Weddle D L, Tithoff P, Williams M, Schuller H M
Carcinogenesis and Developmental Therapeutics Program, College of Veterinary Medicine, University of Tennessee, 2407 River Drive, Knoxville, TN 37996, USA.
Carcinogenesis. 2001 Mar;22(3):473-9. doi: 10.1093/carcin/22.3.473.
Exocrine ductal carcinoma of the pancreas has been associated with smoking, and the tobacco-specific nitrosamine 4-(methylnitrosamino)-1-(3-pyridyl)-1-butanone (NNK) causes this cancer type in laboratory rodents. Current knowledge on the growth regulation of this malignancy is extremely limited. Recent studies have shown overexpression of cyclooxygenase 2 (COX 2) and 5-lipoxygenase (5-lipox) in exocrine pancreatic carcinomas, suggesting a potential role of the arachidonic acid (AA) cascade in the regulation of this cancer type. In support of this interpretation, our data show high basal levels of AA release in two human cell lines derived from exocrine ductal pancreatic carcinomas. Both cell lines expressed m-RNA for beta2-adrenergic receptors and beta1-adrenergic receptors. Radio-receptor assays showed that beta2-adrenergic receptors predominated over beta1-adrenergic receptors. beta2-Adrenergic antagonist ICI118,551 significantly reduced basal AA release and DNA synthesis when the cells were maintained in complete medium. DNA synthesis of the cell line (Panc-1) with an activating point mutation in codon 12 of the ki-ras gene was significantly stimulated by NNK when cells were maintained in complete medium and this response was inhibited by the beta-blocker ICI118,551, the COX-inhibitor aspirin, or the 5-lipox-inhibitor MK-886. The cell line without ras mutations (BXPC-3) did not show a significant response to NNK in complete medium. When the assays were conducted in serum-free medium, both cell lines demonstrated increased DNA synthesis in response to NNK, an effect inhibited by the beta2-blocker, aspirin, or MK-886. Panc-1 cells were more sensitive to the stimulating effects of NNK and less responsive to the inhibitors than BXPC-3 cells. Our findings are in accord with a recent report which has identified NNK as a beta-adrenergic agonist and suggest beta-adrenergic, AA-dependent regulatory pathways in pancreatic cancer as a novel target for cancer intervention strategies.

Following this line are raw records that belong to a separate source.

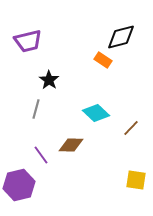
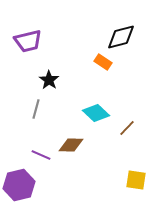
orange rectangle: moved 2 px down
brown line: moved 4 px left
purple line: rotated 30 degrees counterclockwise
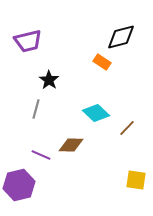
orange rectangle: moved 1 px left
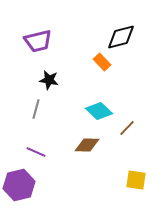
purple trapezoid: moved 10 px right
orange rectangle: rotated 12 degrees clockwise
black star: rotated 24 degrees counterclockwise
cyan diamond: moved 3 px right, 2 px up
brown diamond: moved 16 px right
purple line: moved 5 px left, 3 px up
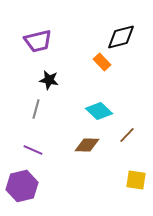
brown line: moved 7 px down
purple line: moved 3 px left, 2 px up
purple hexagon: moved 3 px right, 1 px down
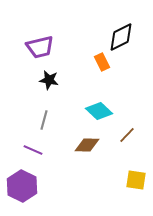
black diamond: rotated 12 degrees counterclockwise
purple trapezoid: moved 2 px right, 6 px down
orange rectangle: rotated 18 degrees clockwise
gray line: moved 8 px right, 11 px down
purple hexagon: rotated 20 degrees counterclockwise
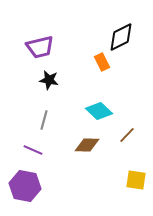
purple hexagon: moved 3 px right; rotated 16 degrees counterclockwise
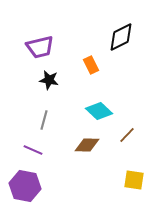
orange rectangle: moved 11 px left, 3 px down
yellow square: moved 2 px left
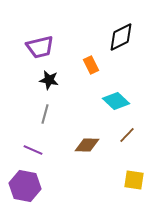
cyan diamond: moved 17 px right, 10 px up
gray line: moved 1 px right, 6 px up
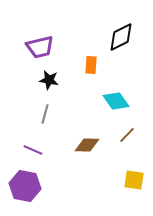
orange rectangle: rotated 30 degrees clockwise
cyan diamond: rotated 12 degrees clockwise
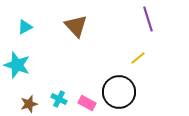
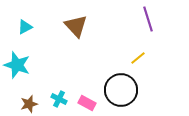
black circle: moved 2 px right, 2 px up
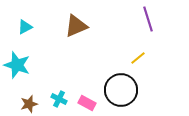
brown triangle: rotated 50 degrees clockwise
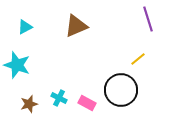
yellow line: moved 1 px down
cyan cross: moved 1 px up
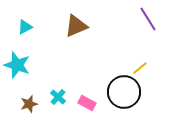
purple line: rotated 15 degrees counterclockwise
yellow line: moved 2 px right, 9 px down
black circle: moved 3 px right, 2 px down
cyan cross: moved 1 px left, 1 px up; rotated 14 degrees clockwise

胰腺外分泌导管癌与吸烟有关,烟草特异性亚硝胺4-(甲基亚硝胺基)-1-(3-吡啶基)-1-丁酮(NNK)可在实验啮齿动物中引发这种癌症。目前关于这种恶性肿瘤生长调节的知识极为有限。最近的研究表明,环氧化酶2(COX 2)和5-脂氧合酶(5-脂氧)在外分泌性胰腺癌中过表达,提示花生四烯酸(AA)级联反应在这种癌症类型的调节中可能发挥作用。支持这一解释的是,我们的数据显示,源自胰腺外分泌导管癌的两个人类细胞系中AA释放的基础水平较高。两个细胞系均表达β2-肾上腺素能受体和β1-肾上腺素能受体的信使核糖核酸。放射受体分析表明,β2-肾上腺素能受体占主导地位,超过β1-肾上腺素能受体。当细胞在完全培养基中培养时,β2-肾上腺素能拮抗剂ICI118,551显著降低基础AA释放和DNA合成。当细胞在完全培养基中培养时,具有ki-ras基因第12密码子激活点突变的细胞系(Panc-1)的DNA合成受到NNK的显著刺激,而这种反应受到β阻滞剂ICI118,551、COX抑制剂阿司匹林或5-脂氧抑制剂MK-886的抑制。没有ras突变的细胞系(BXPC-3)在完全培养基中对NNK没有显著反应。当在无血清培养基中进行测定时,两个细胞系对NNK的反应均表现为DNA合成增加,这种效应受到β2阻滞剂、阿司匹林或MK-886的抑制。与BXPC-3细胞相比,Panc-1细胞对NNK的刺激作用更敏感,对抑制剂的反应更小。我们的发现与最近一份将NNK鉴定为β-肾上腺素能激动剂的报告一致,并提示胰腺癌中β-肾上腺素能、AA依赖性调节途径是癌症干预策略的新靶点。